GOALS –
- a) In the row pattern recognition post, which function and source file are being modified to make window aggregates RPR aware?
- b) Write out everything in the row pattern recognition post from "Do you think we" down to "do you think?".

TEXT –
* * * * * * *
Re: Row pattern recognition - Mailing list pgsql-hackers

From Tatsuo Ishii
Subject Re: Row pattern recognition
Date
Msg-id 20230728.200230.1800661389729335298.t-ishii@sranhm.sra.co.jp
Whole thread Raw
In response to Re: Row pattern recognition  (Vik Fearing <vik@postgresfriends.org>)
Responses Re: Row pattern recognition
List pgsql-hackers
>> Attached is the v3 patch. In this patch following changes are made.
> 
> Excellent.  Thanks!

You are welcome!

> A few quick comments:
> 
> - PERMUTE is still misspelled as PREMUTE

Oops. Will fix.

> - PATTERN variables do not have to exist in the DEFINE clause.  They are
> - considered TRUE if not present.

Do you think we really need this? I found a criticism regarding this.

https://link.springer.com/article/10.1007/s13222-022-00404-3
"3.2 Explicit Definition of All Row Pattern Variables"

What do you think?

>> - I am working on making window aggregates RPR aware now. The
>>    implementation is in progress and far from completeness. An example
>>    is below. I think row 2, 3, 4 of "count" column should be NULL
>>    instead of 3, 2, 0, 0. Same thing can be said to other
>>    rows. Probably this is an effect of moving aggregate but I still
>>    studying the window aggregation code.
> 
> This tells me again that RPR is not being run in the right place.  All
> windowed aggregates and frame-level window functions should Just Work
> with no modification.

I am not touching each aggregate function. I am modifying
eval_windowaggregates() in nodeWindowAgg.c, which calls each aggregate
function. Do you think it's not the right place to make window
aggregates RPR aware?

>> SELECT company, tdate, first_value(price) OVER W, count(*) OVER w FROM
>> stock
>>   WINDOW w AS (
>>   PARTITION BY company
>>   ORDER BY tdate
>>   ROWS BETWEEN CURRENT ROW AND UNBOUNDED FOLLOWING
>>   AFTER MATCH SKIP PAST LAST ROW
>>   INITIAL
>>   PATTERN (START UP+ DOWN+)
>>   DEFINE
>>    START AS TRUE,
>>    UP AS price > PREV(price),
>>    DOWN AS price < PREV(price)
* * * * * * *
INFORMATION SUPPLIED –
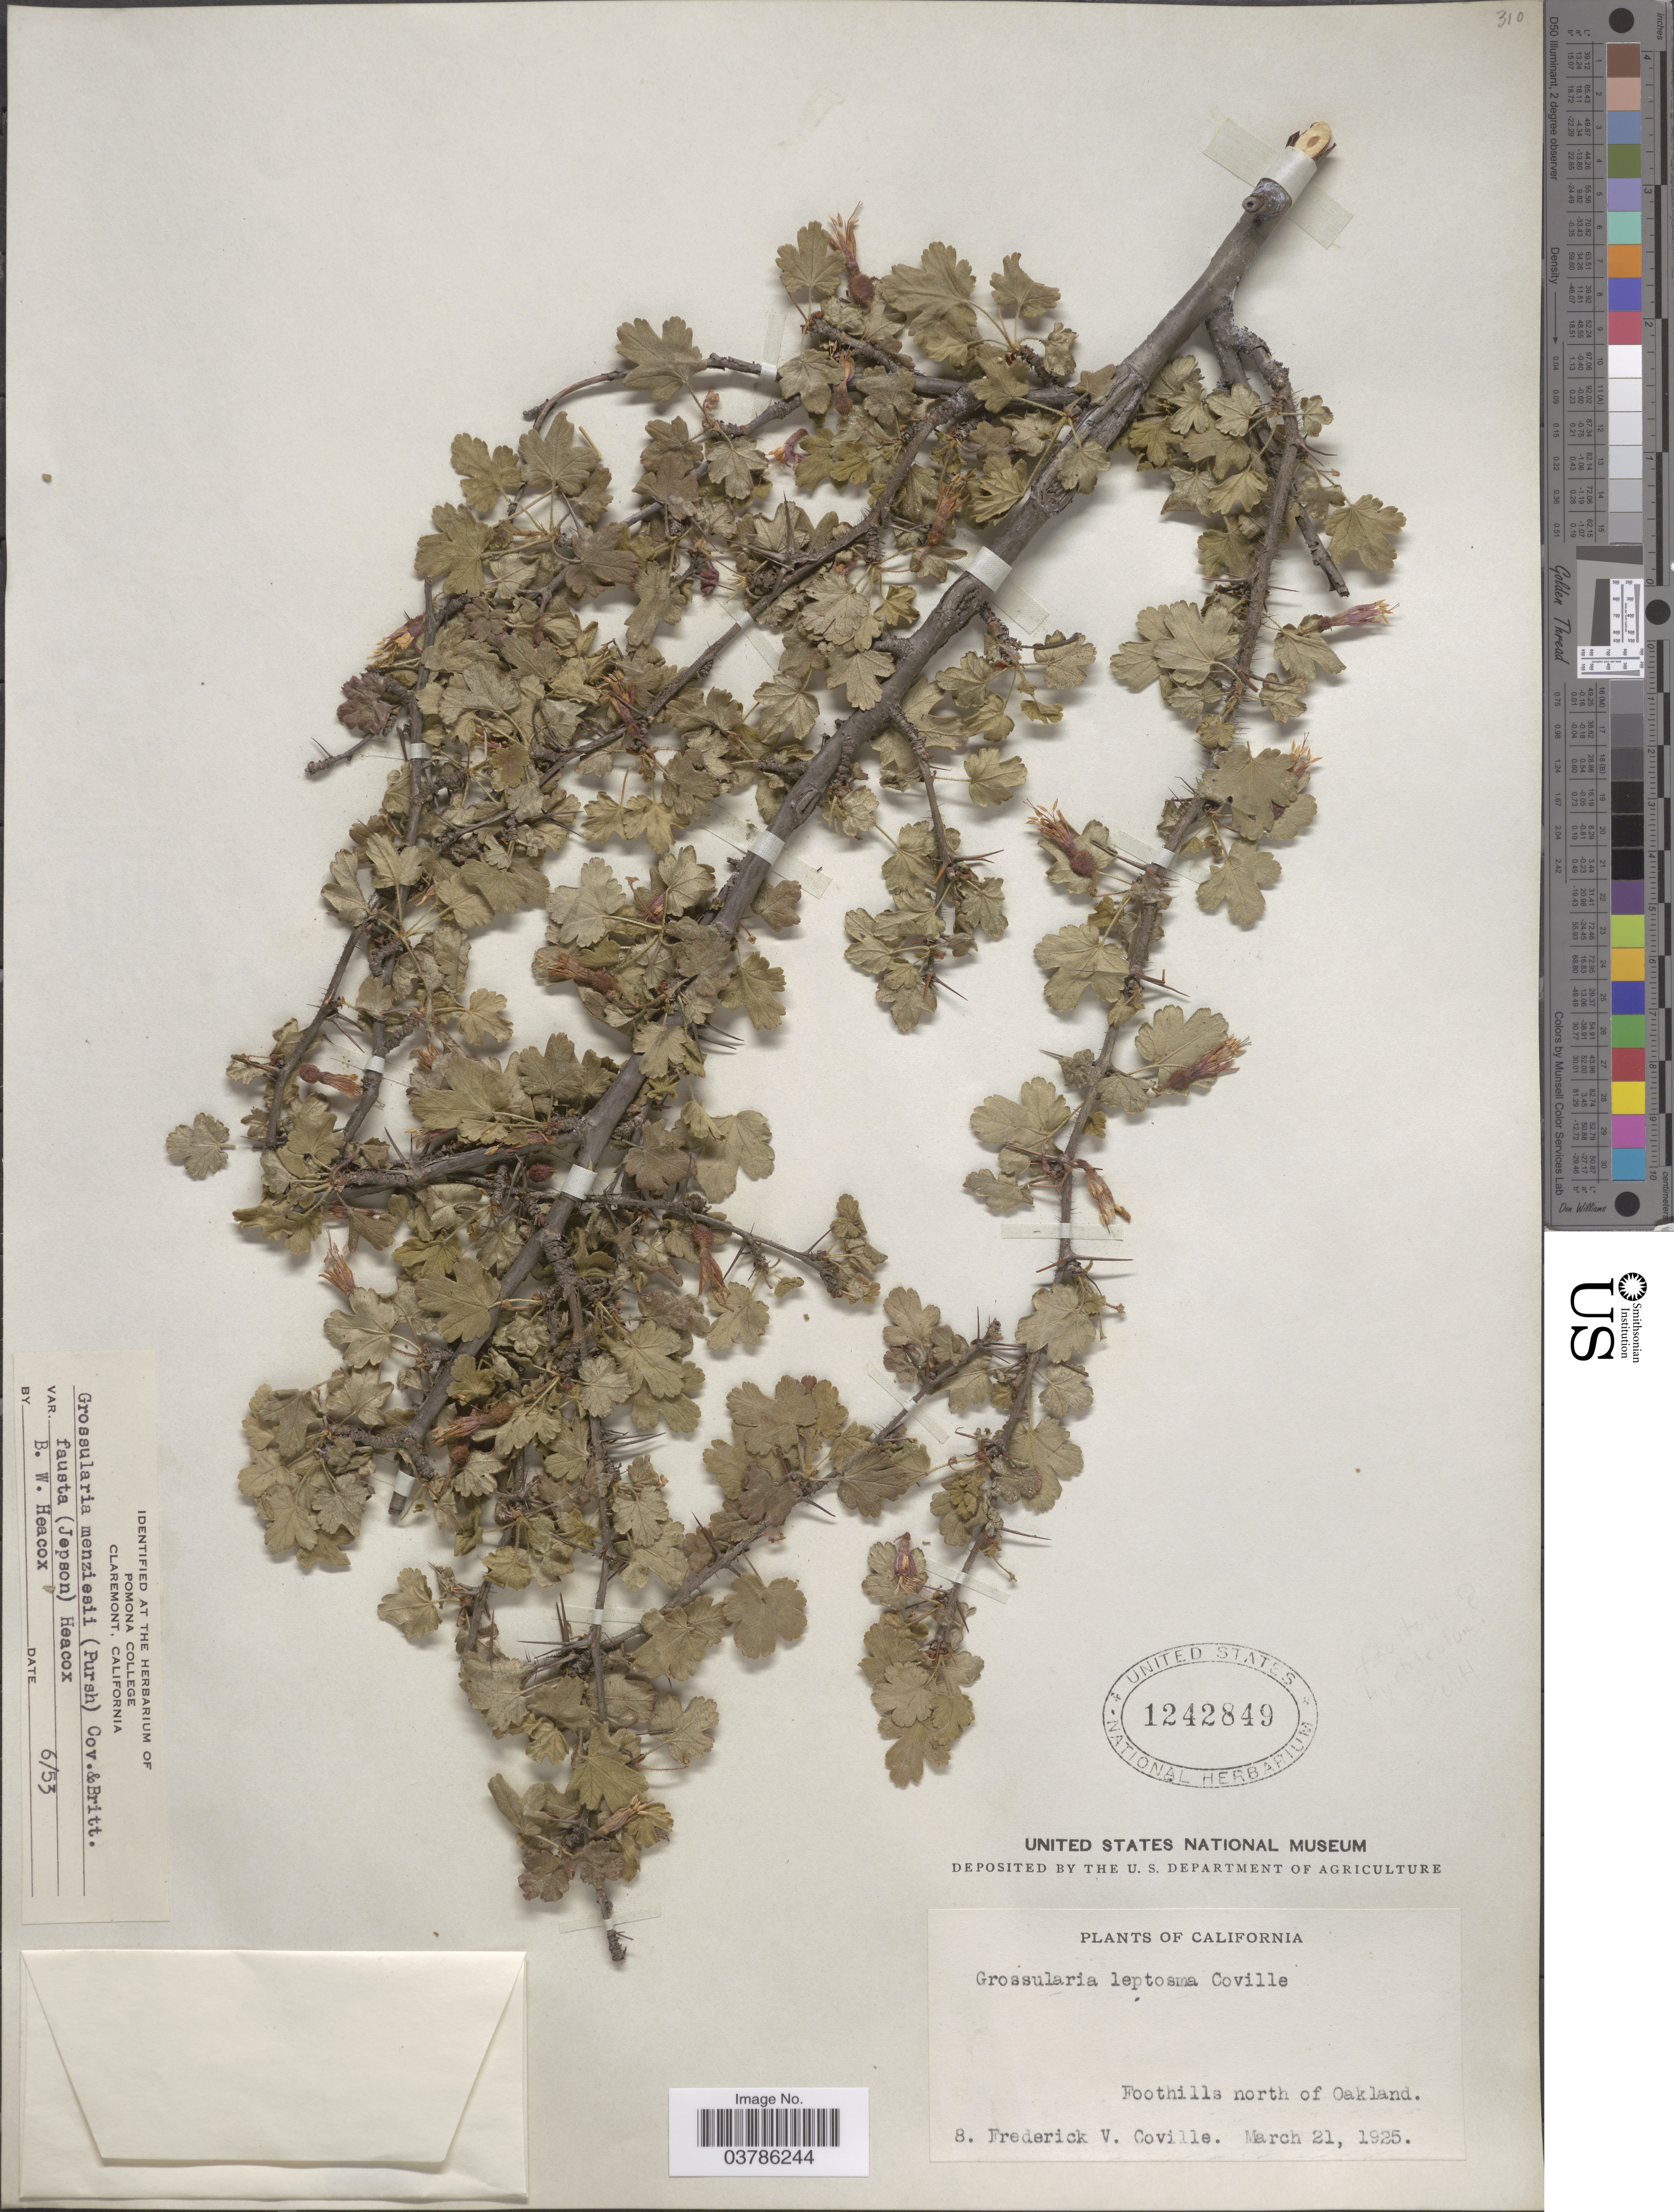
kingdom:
* * * * * * *
THE REPLIES –
- a) eval_windowaggregates() in nodeWindowAgg.c

- b)
Do you think we really need this? I found a criticism regarding this.

https://link.springer.com/article/10.1007/s13222-022-00404-3
"3.2 Explicit Definition of All Row Pattern Variables"

What do you think?